═══ Data for this exercise ═══

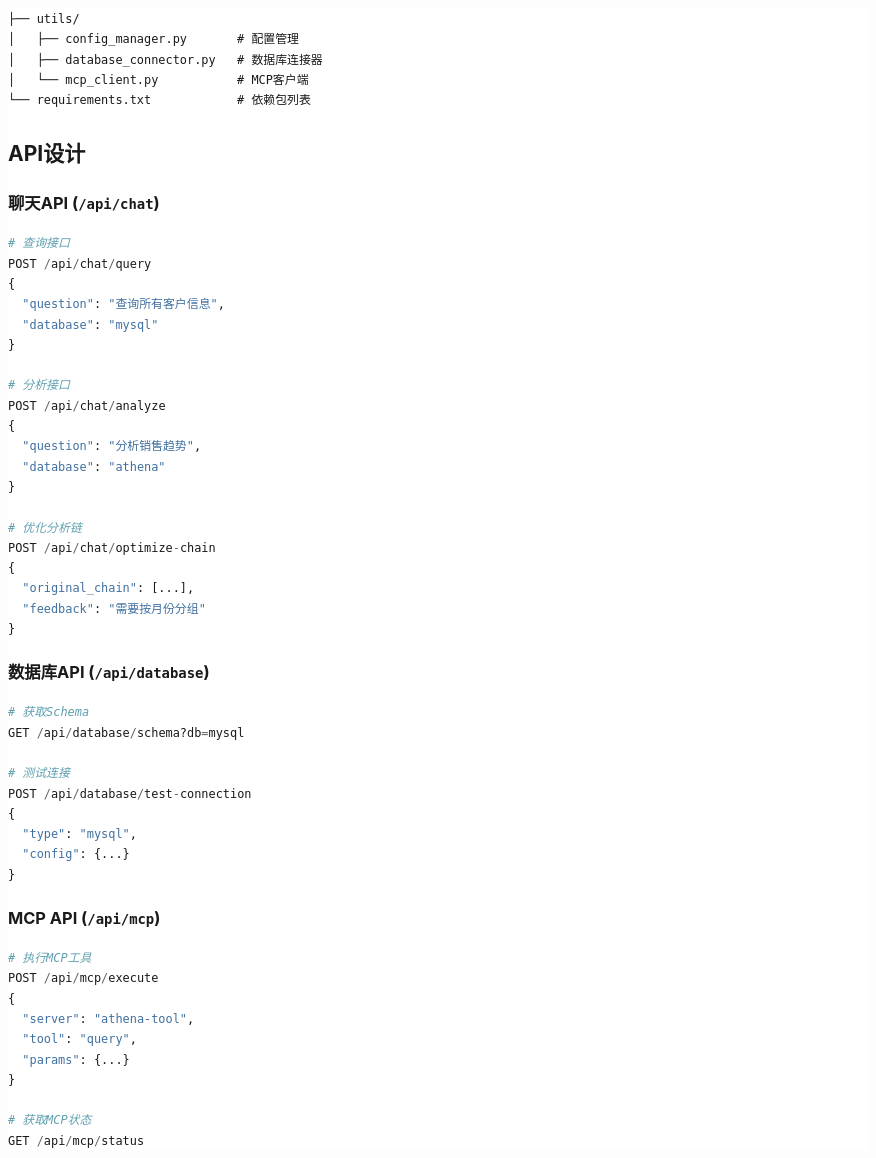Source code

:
 ```
├── utils/
│   ├── config_manager.py       # 配置管理
│   ├── database_connector.py   # 数据库连接器
│   └── mcp_client.py           # MCP客户端
└── requirements.txt            # 依赖包列表
```

## API设计

### 聊天API (`/api/chat`)
```python
# 查询接口
POST /api/chat/query
{
  "question": "查询所有客户信息",
  "database": "mysql"
}

# 分析接口
POST /api/chat/analyze
{
  "question": "分析销售趋势",
  "database": "athena"
}

# 优化分析链
POST /api/chat/optimize-chain
{
  "original_chain": [...],
  "feedback": "需要按月份分组"
}
```

### 数据库API (`/api/database`)
```python
# 获取Schema
GET /api/database/schema?db=mysql

# 测试连接
POST /api/database/test-connection
{
  "type": "mysql",
  "config": {...}
}
```

### MCP API (`/api/mcp`)
```python
# 执行MCP工具
POST /api/mcp/execute
{
  "server": "athena-tool",
  "tool": "query",
  "params": {...}
}

# 获取MCP状态
GET /api/mcp/status
```
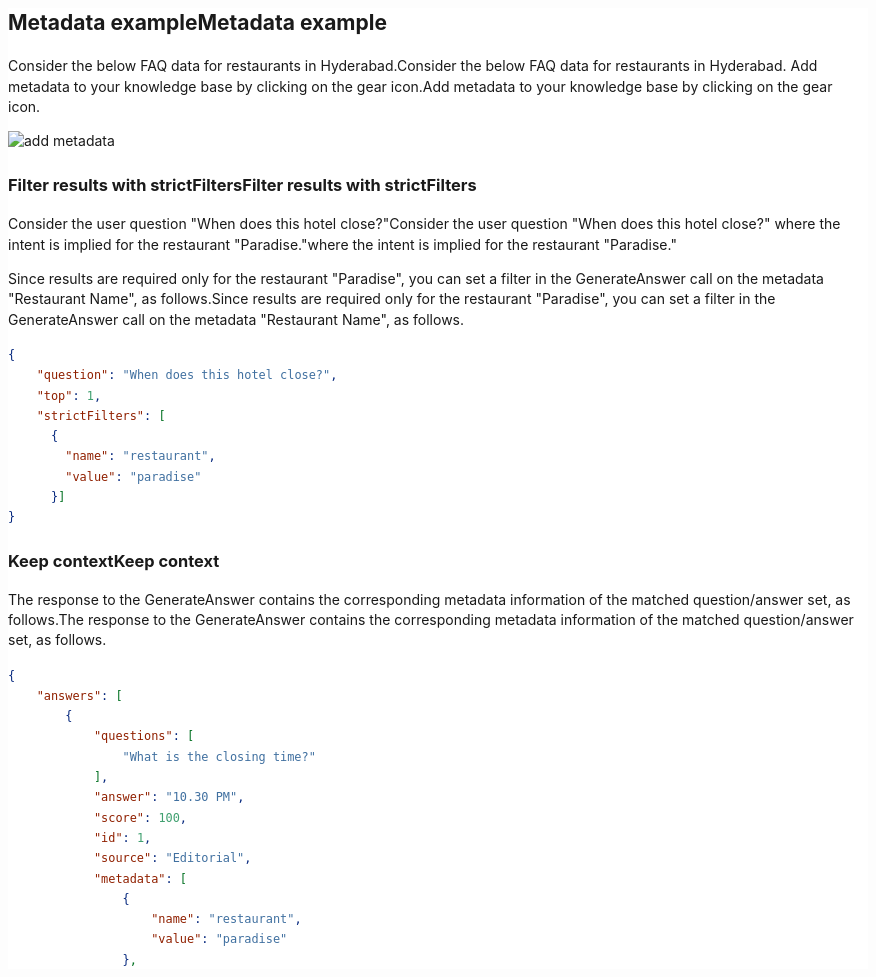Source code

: ## <a name="metadata-example"></a><span data-ttu-id="cb3bd-156">Metadata example</span><span class="sxs-lookup"><span data-stu-id="cb3bd-156">Metadata example</span></span>

<span data-ttu-id="cb3bd-157">Consider the below FAQ data for restaurants in Hyderabad.</span><span class="sxs-lookup"><span data-stu-id="cb3bd-157">Consider the below FAQ data for restaurants in Hyderabad.</span></span> <span data-ttu-id="cb3bd-158">Add metadata to your knowledge base by clicking on the gear icon.</span><span class="sxs-lookup"><span data-stu-id="cb3bd-158">Add metadata to your knowledge base by clicking on the gear icon.</span></span>

![add metadata](../media/qnamaker-how-to-metadata-usage/add-metadata.png)

### <a name="filter-results-with-strictfilters"></a><span data-ttu-id="cb3bd-160">Filter results with strictFilters</span><span class="sxs-lookup"><span data-stu-id="cb3bd-160">Filter results with strictFilters</span></span>

<span data-ttu-id="cb3bd-161">Consider the user question "When does this hotel close?"</span><span class="sxs-lookup"><span data-stu-id="cb3bd-161">Consider the user question "When does this hotel close?"</span></span> <span data-ttu-id="cb3bd-162">where the intent is implied for the restaurant "Paradise."</span><span class="sxs-lookup"><span data-stu-id="cb3bd-162">where the intent is implied for the restaurant "Paradise."</span></span>

<span data-ttu-id="cb3bd-163">Since results are required only for the restaurant "Paradise", you can set a filter in the GenerateAnswer call on the metadata "Restaurant Name", as follows.</span><span class="sxs-lookup"><span data-stu-id="cb3bd-163">Since results are required only for the restaurant "Paradise", you can set a filter in the GenerateAnswer call on the metadata "Restaurant Name", as follows.</span></span>

```json
{
    "question": "When does this hotel close?",
    "top": 1,
    "strictFilters": [
      {
        "name": "restaurant",
        "value": "paradise"
      }]
}
```

### <a name="keep-context"></a><span data-ttu-id="cb3bd-164">Keep context</span><span class="sxs-lookup"><span data-stu-id="cb3bd-164">Keep context</span></span>
<span data-ttu-id="cb3bd-165">The response to the GenerateAnswer contains the corresponding metadata information of the matched question/answer set, as follows.</span><span class="sxs-lookup"><span data-stu-id="cb3bd-165">The response to the GenerateAnswer contains the corresponding metadata information of the matched question/answer set, as follows.</span></span>

```json
{
    "answers": [
        {
            "questions": [
                "What is the closing time?"
            ],
            "answer": "10.30 PM",
            "score": 100,
            "id": 1,
            "source": "Editorial",
            "metadata": [
                {
                    "name": "restaurant",
                    "value": "paradise"
                },
```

═══

Task objective – Pictures aside, reproduce all of the material above without alteration.

Response below –
Source code

:
 ```
├── utils/
│   ├── config_manager.py       # 配置管理
│   ├── database_connector.py   # 数据库连接器
│   └── mcp_client.py           # MCP客户端
└── requirements.txt            # 依赖包列表
```

## API设计

### 聊天API (`/api/chat`)
```python
# 查询接口
POST /api/chat/query
{
  "question": "查询所有客户信息",
  "database": "mysql"
}

# 分析接口
POST /api/chat/analyze
{
  "question": "分析销售趋势",
  "database": "athena"
}

# 优化分析链
POST /api/chat/optimize-chain
{
  "original_chain": [...],
  "feedback": "需要按月份分组"
}
```

### 数据库API (`/api/database`)
```python
# 获取Schema
GET /api/database/schema?db=mysql

# 测试连接
POST /api/database/test-connection
{
  "type": "mysql",
  "config": {...}
}
```

### MCP API (`/api/mcp`)
```python
# 执行MCP工具
POST /api/mcp/execute
{
  "server": "athena-tool",
  "tool": "query",
  "params": {...}
}

# 获取MCP状态
GET /api/mcp/status
```
Source code

: ## <a name="metadata-example"></a><span data-ttu-id="cb3bd-156">Metadata example</span><span class="sxs-lookup"><span data-stu-id="cb3bd-156">Metadata example</span></span>

<span data-ttu-id="cb3bd-157">Consider the below FAQ data for restaurants in Hyderabad.</span><span class="sxs-lookup"><span data-stu-id="cb3bd-157">Consider the below FAQ data for restaurants in Hyderabad.</span></span> <span data-ttu-id="cb3bd-158">Add metadata to your knowledge base by clicking on the gear icon.</span><span class="sxs-lookup"><span data-stu-id="cb3bd-158">Add metadata to your knowledge base by clicking on the gear icon.</span></span>

![add metadata](../media/qnamaker-how-to-metadata-usage/add-metadata.png)

### <a name="filter-results-with-strictfilters"></a><span data-ttu-id="cb3bd-160">Filter results with strictFilters</span><span class="sxs-lookup"><span data-stu-id="cb3bd-160">Filter results with strictFilters</span></span>

<span data-ttu-id="cb3bd-161">Consider the user question "When does this hotel close?"</span><span class="sxs-lookup"><span data-stu-id="cb3bd-161">Consider the user question "When does this hotel close?"</span></span> <span data-ttu-id="cb3bd-162">where the intent is implied for the restaurant "Paradise."</span><span class="sxs-lookup"><span data-stu-id="cb3bd-162">where the intent is implied for the restaurant "Paradise."</span></span>

<span data-ttu-id="cb3bd-163">Since results are required only for the restaurant "Paradise", you can set a filter in the GenerateAnswer call on the metadata "Restaurant Name", as follows.</span><span class="sxs-lookup"><span data-stu-id="cb3bd-163">Since results are required only for the restaurant "Paradise", you can set a filter in the GenerateAnswer call on the metadata "Restaurant Name", as follows.</span></span>

```json
{
    "question": "When does this hotel close?",
    "top": 1,
    "strictFilters": [
      {
        "name": "restaurant",
        "value": "paradise"
      }]
}
```

### <a name="keep-context"></a><span data-ttu-id="cb3bd-164">Keep context</span><span class="sxs-lookup"><span data-stu-id="cb3bd-164">Keep context</span></span>
<span data-ttu-id="cb3bd-165">The response to the GenerateAnswer contains the corresponding metadata information of the matched question/answer set, as follows.</span><span class="sxs-lookup"><span data-stu-id="cb3bd-165">The response to the GenerateAnswer contains the corresponding metadata information of the matched question/answer set, as follows.</span></span>

```json
{
    "answers": [
        {
            "questions": [
                "What is the closing time?"
            ],
            "answer": "10.30 PM",
            "score": 100,
            "id": 1,
            "source": "Editorial",
            "metadata": [
                {
                    "name": "restaurant",
                    "value": "paradise"
                },
```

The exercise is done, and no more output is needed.